#### PAGE EXTRACT:
Skip to main content
xcircl
All teardowns
Teardown·Jul 12, 2026·4 min read

How we verify provider identity

Every identity field points back to an official registry with a verification date. Here is the pipeline, and exactly where the honesty lines are.

If you're building anything that recommends a care provider — a clinic finder, an AI agent, a diligence tool — the first question is deceptively hard: is this provider real, current, and who the record says it is? Names collide. Practices move, rebrand, and close. Scraped web data has no source and no timestamp. Here's how we answer that question, and exactly where the honesty lines are.

The anchor: CMS NPPES

We anchor provider identity to the National Plan and Provider Enumeration System (NPPES), the federal registry of National Provider Identifiers. At the current snapshot, 769 of the providers we track carry an NPI matched in NPPES. Matching is name + address + NPI cross-reference with a confidence threshold; below threshold, we don't force a match — the field is left as not-yet-verified rather than guessed.

Two numbers, stated plainly

This is the part most vendors blur, so we put it up front. We track 6,028 GLP-1 providers — the discovery surface. The API's verified / published tier is smaller: 869 at this snapshot. Tracked is what we're watching; verified/published is what the API actually delivers as source-linked, cross-checked records. If you hit the free endpoint and count fewer than 6,028, that's not a discrepancy — it's the boundary between "seen" and "verified," and we'd rather you know it than discover it.

#### RECORDED DATA:
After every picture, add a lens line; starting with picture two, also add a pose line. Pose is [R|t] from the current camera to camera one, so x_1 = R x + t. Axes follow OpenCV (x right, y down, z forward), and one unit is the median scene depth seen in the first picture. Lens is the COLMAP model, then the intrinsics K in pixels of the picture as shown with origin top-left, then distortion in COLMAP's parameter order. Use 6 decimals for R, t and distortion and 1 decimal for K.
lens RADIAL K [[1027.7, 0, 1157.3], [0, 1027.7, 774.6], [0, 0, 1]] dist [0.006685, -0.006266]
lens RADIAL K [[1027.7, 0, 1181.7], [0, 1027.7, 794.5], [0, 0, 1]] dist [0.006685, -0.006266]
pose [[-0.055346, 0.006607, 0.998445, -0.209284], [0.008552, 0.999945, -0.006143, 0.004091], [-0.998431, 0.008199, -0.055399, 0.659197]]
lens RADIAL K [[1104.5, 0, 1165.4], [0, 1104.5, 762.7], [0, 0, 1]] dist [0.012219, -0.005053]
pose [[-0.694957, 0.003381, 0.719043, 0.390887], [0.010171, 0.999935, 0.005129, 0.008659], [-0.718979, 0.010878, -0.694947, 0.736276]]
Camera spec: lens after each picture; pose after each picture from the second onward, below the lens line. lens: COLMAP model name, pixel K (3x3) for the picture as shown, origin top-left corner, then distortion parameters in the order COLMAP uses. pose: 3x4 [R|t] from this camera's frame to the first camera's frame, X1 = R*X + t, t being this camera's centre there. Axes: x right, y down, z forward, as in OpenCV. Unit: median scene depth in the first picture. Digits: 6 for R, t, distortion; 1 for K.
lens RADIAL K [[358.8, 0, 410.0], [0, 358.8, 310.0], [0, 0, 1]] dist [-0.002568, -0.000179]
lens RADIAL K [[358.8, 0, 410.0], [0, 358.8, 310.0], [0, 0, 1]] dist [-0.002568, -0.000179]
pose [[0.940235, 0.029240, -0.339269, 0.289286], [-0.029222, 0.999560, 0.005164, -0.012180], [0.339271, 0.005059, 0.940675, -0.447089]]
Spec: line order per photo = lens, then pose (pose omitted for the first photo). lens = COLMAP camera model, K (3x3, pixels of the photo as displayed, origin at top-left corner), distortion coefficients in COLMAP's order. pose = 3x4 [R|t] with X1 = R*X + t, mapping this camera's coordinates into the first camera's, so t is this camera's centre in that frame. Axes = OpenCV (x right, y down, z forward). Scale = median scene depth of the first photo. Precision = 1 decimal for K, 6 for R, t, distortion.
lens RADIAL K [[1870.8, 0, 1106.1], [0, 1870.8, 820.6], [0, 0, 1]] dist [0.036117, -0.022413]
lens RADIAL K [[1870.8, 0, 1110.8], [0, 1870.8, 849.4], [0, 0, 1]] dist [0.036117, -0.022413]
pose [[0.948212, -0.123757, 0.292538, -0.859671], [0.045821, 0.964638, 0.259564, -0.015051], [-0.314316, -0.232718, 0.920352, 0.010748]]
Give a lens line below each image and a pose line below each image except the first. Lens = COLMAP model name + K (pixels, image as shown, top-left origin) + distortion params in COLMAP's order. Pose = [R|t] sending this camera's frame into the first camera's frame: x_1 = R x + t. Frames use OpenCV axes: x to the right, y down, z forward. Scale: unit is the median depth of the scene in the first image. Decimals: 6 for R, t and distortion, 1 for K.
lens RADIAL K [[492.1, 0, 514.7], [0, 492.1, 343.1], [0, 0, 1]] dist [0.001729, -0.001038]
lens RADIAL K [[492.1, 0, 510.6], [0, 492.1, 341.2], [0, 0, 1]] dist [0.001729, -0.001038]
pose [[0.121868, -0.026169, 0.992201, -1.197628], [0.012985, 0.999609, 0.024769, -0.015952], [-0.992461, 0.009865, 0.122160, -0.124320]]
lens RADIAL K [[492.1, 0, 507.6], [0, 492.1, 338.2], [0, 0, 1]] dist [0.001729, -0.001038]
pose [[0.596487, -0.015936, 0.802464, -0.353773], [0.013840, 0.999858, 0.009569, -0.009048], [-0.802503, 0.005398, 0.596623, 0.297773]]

#### REQUIRED ACTION 1:
Translate this sentence from the page on verifying provider identity into Spanish: "Scraped web data has no source and no timestamp."
#### REQUIRED ACTION 2:
Keep writing the page on how provider identity is verified, starting right after its last paragraph.
The entries come from a separate source.

#### TASK RESULT 1:
Los datos extraídos de la web no tienen fuente ni marca de tiempo.

#### TASK RESULT 2:
Provenance on every field

A verified field carries its source URL and a check date. Identity is cross-checked against NPPES; compliance signals against FDA warning-letter lists and LegitScript. "Verified" here means we cross-checked it against an official source and stamped when — not that any government agency certified us or the provider.

The free-tier boundary

The free tier returns identity fields (name, city, state, business mode, coordinates, NPI) with no key. Compliance signals, prices, and timestamps require a key (the notice field on /api/v1/providers/ spells this out). That's a packaging line, not a data-quality line.

Verify it yourself

curl "https://xcircl.com/api/v1/providers/?vertical=glp1&state=TX&limit=3"
curl "https://xcircl.com/api/v1/coverage/"   # every number in this post, live

Data as of the 2026-07-12 12:48 UTC snapshot, pulled live from /api/v1/coverage/. Every figure above is substituted from that endpoint at request time — nothing is hardcoded.